#### [Activity]
In the entries that follow, count each line containing "Depósitos" and state the total, nothing more.
Task data below:
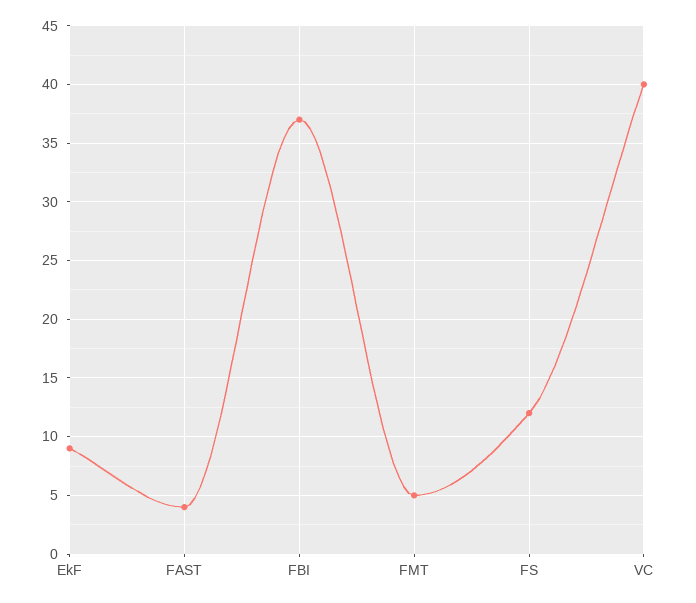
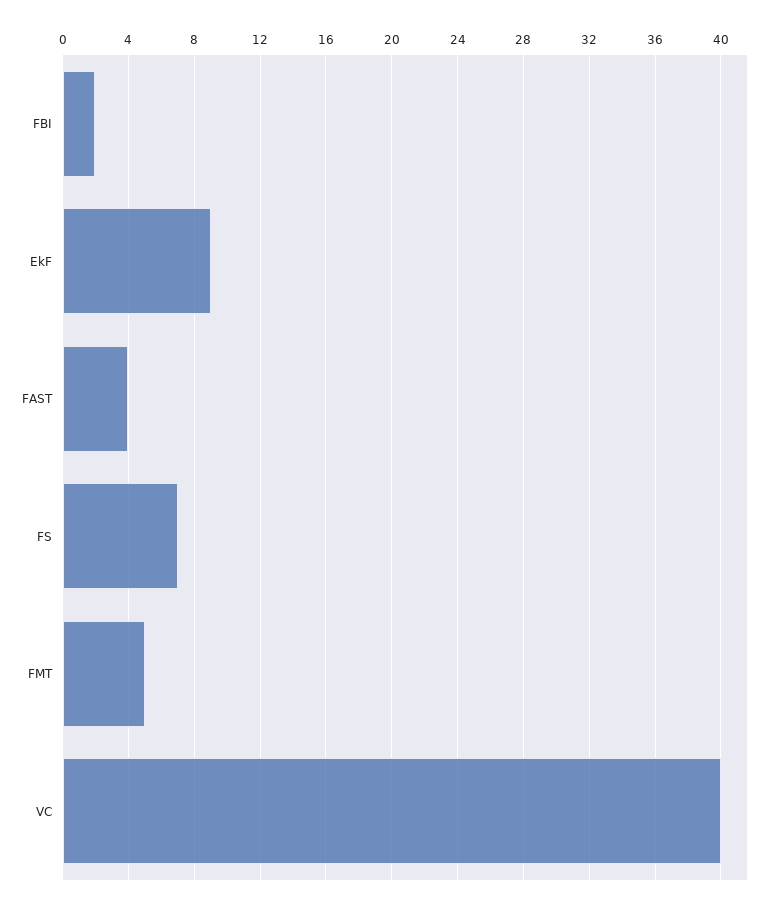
FBI: 37 -> 2
FS: 12 -> 7

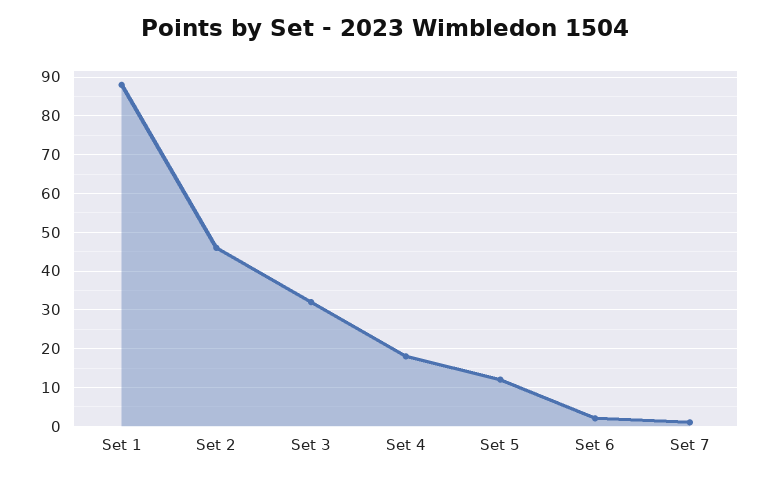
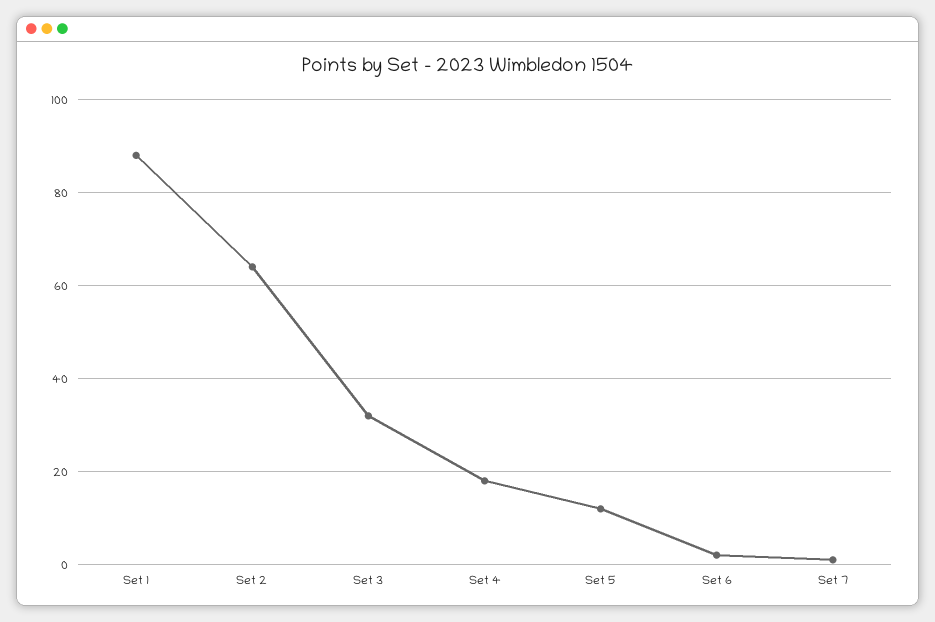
Set 2: 45 -> 65

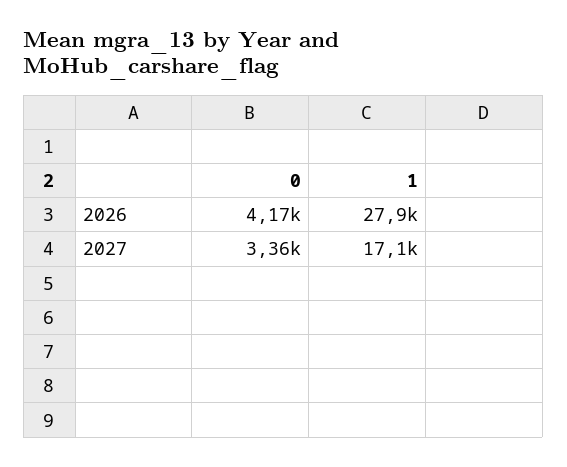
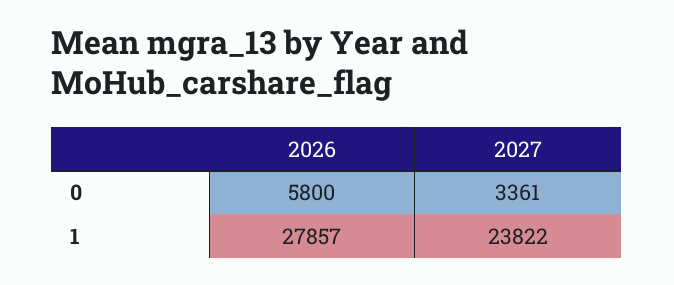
0, 2026: 4170 -> 5800
1, 2027: 17100 -> 23822

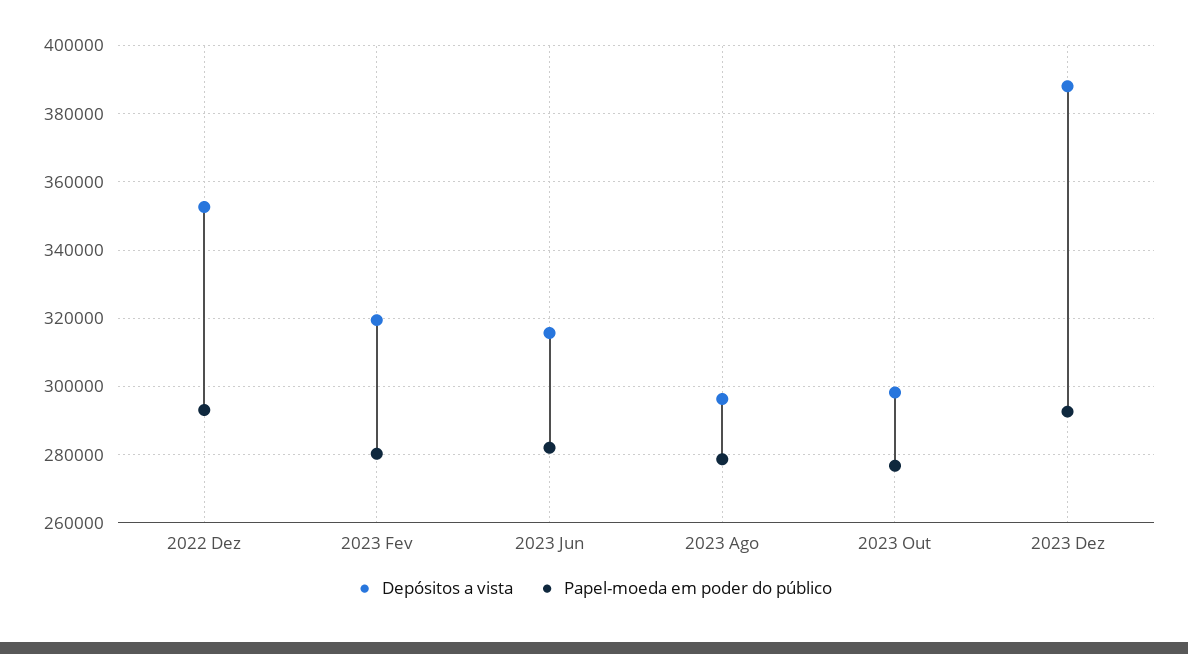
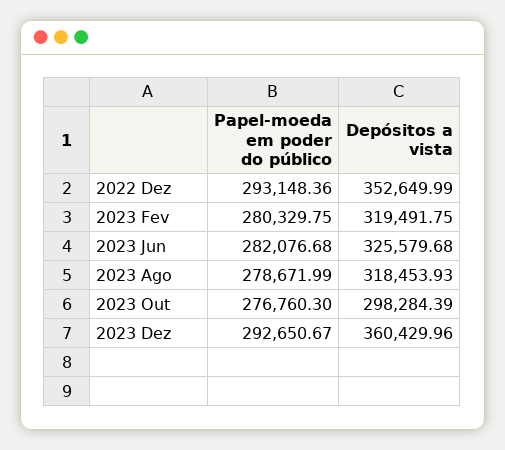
Depósitos a vista, 2023 Jun: 316000 -> 325579.68
Depósitos a vista, 2023 Ago: 296000 -> 318453.93
Depósitos a vista, 2023 Dez: 388000 -> 360429.96

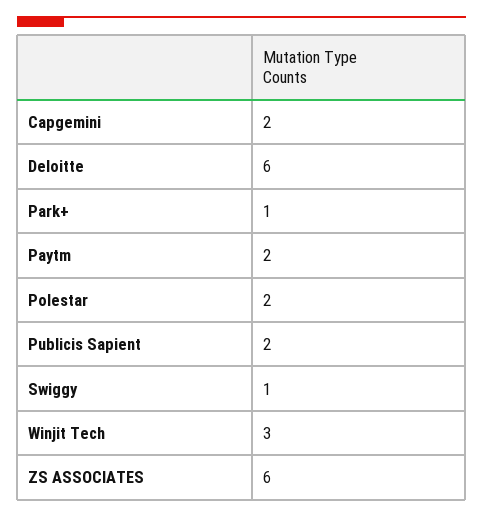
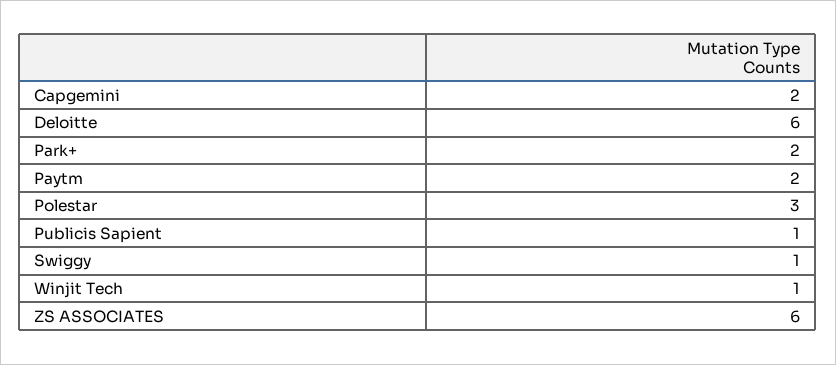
Park+: 1 -> 2
Polestar: 2 -> 3
Publicis Sapient: 2 -> 1
Winjit Tech: 3 -> 1

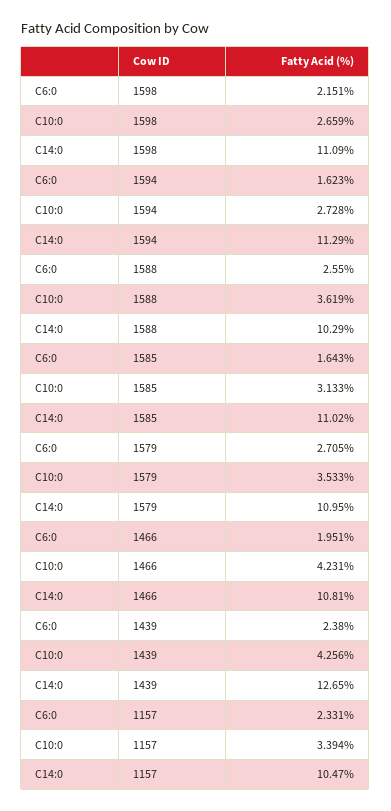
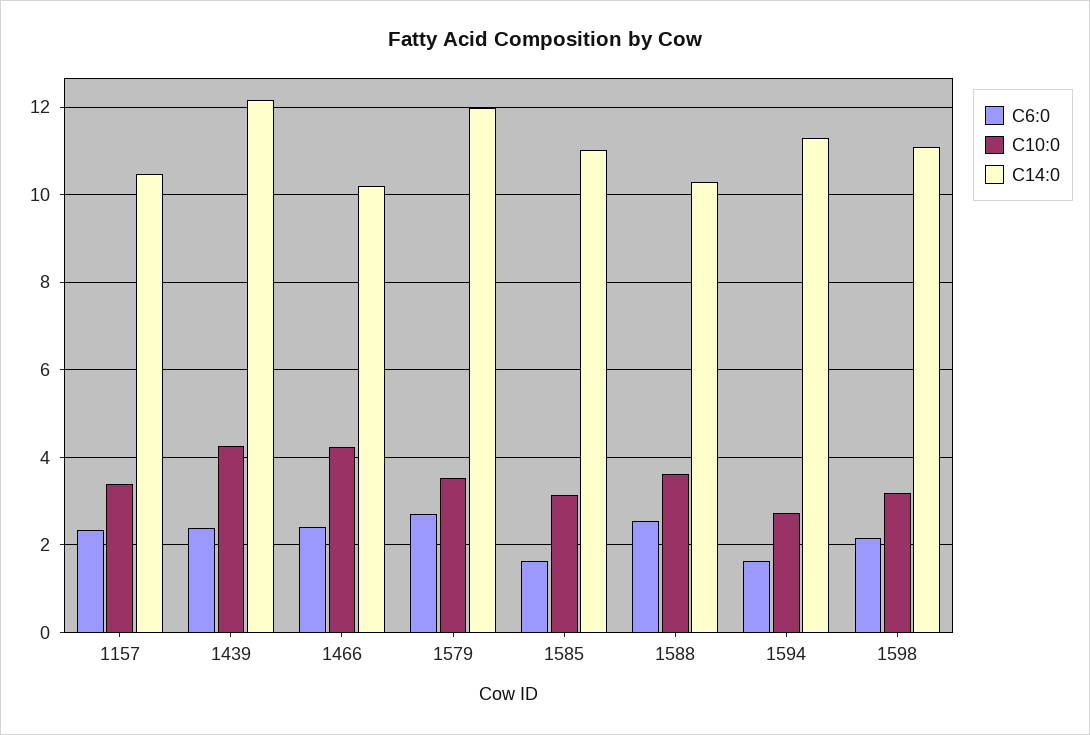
C10:0, 1598: 2.659 -> 3.2
C14:0, 1579: 10.95 -> 12
C6:0, 1466: 1.951 -> 2.4
C14:0, 1466: 10.81 -> 10.2
C14:0, 1439: 12.65 -> 12.2

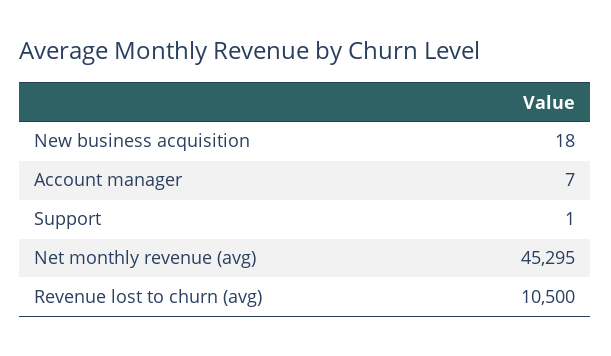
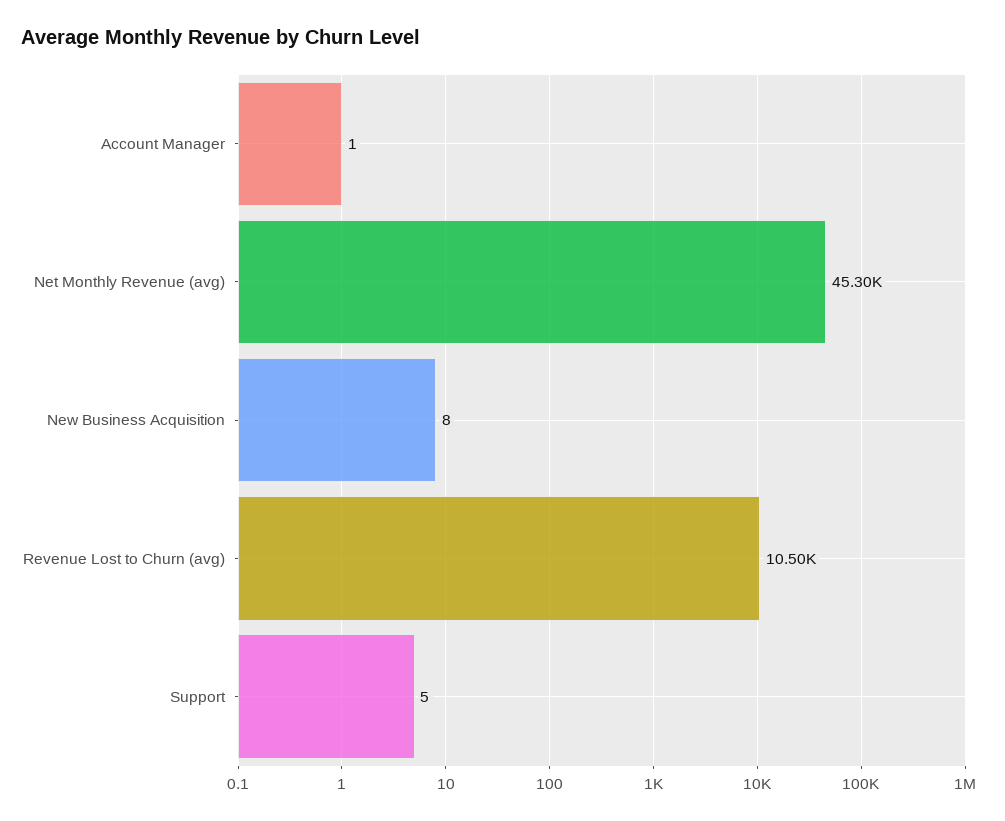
New business acquisition: 18 -> 8
Account manager: 7 -> 1
Support: 1 -> 5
End of Task data.
#### [Expected output]
3